DNA barcoding Chinese medicinal Bupleurum

We tested 4 markers, namely nuclear internal transcribed spacer 2 (ITS2), psbA-trnH, matK, and rbcL, to evaluate these candidate DNA barcodes for distinguishing Bupleuri radix (Chaihu) from its adulterants. 51 plant samples of Bupleurum representing 19 species were collected from different areas in China. Amplification and sequencing were attempted for all the 4 candidate barcode regions, whose validity was assessed in terms of the success rate of PCR amplification and sequencing, differential intra- and inter-specific divergences, DNA barcoding gap and the ability to discriminate species. The results showed that ITS2 had the best performance in identifying Bupleurum with an identification efficiency of 73.68%, which, after combining with psbA-trnH, increased to 83.33%. We further evaluated the efficiency of ITS2 for discriminating the species of Bupleurum using a large database from GenBank, which archived data of 223 samples from 74 species, and ITS2 successfully discriminated 64.13% of the samples at the species level. In conclusion, the ITS2 can serve as a potentially useful barcode for Bupleurum species, with psbA-trnH as a supplementary locus.     
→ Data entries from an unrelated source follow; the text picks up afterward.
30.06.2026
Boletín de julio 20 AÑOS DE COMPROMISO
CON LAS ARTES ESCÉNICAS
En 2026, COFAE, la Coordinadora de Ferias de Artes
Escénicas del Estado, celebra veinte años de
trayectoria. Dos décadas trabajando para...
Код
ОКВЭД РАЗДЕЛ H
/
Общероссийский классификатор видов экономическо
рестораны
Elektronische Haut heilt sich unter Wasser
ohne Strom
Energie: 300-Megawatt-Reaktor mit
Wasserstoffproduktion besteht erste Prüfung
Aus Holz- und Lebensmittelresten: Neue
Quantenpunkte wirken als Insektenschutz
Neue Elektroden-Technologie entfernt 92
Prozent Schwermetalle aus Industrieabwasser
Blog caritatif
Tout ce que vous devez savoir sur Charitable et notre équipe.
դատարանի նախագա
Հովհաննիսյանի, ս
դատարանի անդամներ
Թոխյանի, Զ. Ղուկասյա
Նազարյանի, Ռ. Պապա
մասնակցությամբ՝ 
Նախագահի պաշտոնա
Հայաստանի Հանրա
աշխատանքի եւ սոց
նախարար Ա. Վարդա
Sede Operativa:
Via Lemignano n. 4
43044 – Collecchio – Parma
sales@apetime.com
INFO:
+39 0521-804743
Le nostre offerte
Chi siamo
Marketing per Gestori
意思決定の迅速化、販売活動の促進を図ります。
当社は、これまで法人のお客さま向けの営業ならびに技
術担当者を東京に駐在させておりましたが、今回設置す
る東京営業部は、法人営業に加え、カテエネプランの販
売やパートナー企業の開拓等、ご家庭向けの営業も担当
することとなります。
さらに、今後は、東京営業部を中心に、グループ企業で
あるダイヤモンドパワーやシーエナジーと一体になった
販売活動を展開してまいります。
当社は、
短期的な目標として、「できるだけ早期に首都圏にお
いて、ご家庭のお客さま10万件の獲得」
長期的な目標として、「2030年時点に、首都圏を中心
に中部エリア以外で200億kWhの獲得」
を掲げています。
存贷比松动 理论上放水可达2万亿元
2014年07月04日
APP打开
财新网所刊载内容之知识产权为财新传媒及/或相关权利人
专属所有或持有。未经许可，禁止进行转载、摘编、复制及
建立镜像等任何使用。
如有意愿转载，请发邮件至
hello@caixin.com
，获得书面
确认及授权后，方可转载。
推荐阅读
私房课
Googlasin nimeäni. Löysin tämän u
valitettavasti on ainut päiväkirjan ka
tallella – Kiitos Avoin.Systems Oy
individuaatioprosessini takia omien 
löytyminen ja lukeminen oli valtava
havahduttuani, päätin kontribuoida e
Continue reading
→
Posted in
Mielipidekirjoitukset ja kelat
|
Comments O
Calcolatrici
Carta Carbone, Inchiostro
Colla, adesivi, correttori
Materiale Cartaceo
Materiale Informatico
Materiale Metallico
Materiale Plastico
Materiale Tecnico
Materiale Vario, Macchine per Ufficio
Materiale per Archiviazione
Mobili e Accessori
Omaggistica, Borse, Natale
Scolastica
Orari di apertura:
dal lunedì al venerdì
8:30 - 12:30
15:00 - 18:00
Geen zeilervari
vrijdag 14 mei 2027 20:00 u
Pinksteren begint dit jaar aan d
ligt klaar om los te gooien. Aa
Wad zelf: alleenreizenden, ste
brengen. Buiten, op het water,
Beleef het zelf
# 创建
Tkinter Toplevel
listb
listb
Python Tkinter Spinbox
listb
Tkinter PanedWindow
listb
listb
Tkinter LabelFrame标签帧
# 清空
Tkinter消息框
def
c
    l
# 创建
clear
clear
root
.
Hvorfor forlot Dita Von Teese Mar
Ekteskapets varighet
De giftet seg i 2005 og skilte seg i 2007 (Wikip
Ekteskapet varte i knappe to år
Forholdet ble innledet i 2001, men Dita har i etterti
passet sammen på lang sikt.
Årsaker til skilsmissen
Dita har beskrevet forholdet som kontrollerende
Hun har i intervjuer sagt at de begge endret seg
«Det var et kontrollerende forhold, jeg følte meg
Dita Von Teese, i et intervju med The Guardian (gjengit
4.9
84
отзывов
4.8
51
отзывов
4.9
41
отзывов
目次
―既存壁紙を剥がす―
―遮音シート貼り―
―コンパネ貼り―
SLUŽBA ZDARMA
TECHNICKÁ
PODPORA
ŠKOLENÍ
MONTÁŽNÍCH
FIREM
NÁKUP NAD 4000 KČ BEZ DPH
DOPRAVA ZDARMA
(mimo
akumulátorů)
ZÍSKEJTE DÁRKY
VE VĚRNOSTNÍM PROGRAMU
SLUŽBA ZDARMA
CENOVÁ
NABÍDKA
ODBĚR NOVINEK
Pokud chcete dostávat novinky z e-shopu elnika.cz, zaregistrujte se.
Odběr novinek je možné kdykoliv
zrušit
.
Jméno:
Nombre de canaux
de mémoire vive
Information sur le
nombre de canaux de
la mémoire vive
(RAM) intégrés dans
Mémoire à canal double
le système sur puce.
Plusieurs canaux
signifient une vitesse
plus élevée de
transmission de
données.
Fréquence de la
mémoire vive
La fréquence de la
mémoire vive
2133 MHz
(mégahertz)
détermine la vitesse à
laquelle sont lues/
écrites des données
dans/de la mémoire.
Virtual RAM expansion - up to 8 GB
DNA barcoding and haplotyping in different species of Andrographis

The genus Andrographis, belonging to the family Acanthaceae, contains several species of medicinal importance. Species, such as Andrographis alata, Andrographis echioides, Andrographis glandulosa, Andrographis lineata, Andrographis nallamalayana and Andrographis paniculata, with several bio-active compounds are being extensively used in folk medicine. However, difference of opinion exists with regard to inclusion of the species echioides into the genus Andrographis. The present study, using rbcL and matK sequences, for the first time established DNA barcodes for these six species. The nucleotide sequence of rbcL provided species-specific haplotypes for A. alata, A. lineata, and A. paniculata. Despite the differences with regard to nucleotide sequence, all the six species showed conserved amino acid sequence. However, all the six species showed distinct haplotypes in nucleotide sequence of matK and facilitated the identification and discrimination of these species. The phylogenetic tree generated with combined sequence of rbcL and matK revealed grouping of all the six species into a single clade confirming the positioning of the species echioides into the genus Andrographis.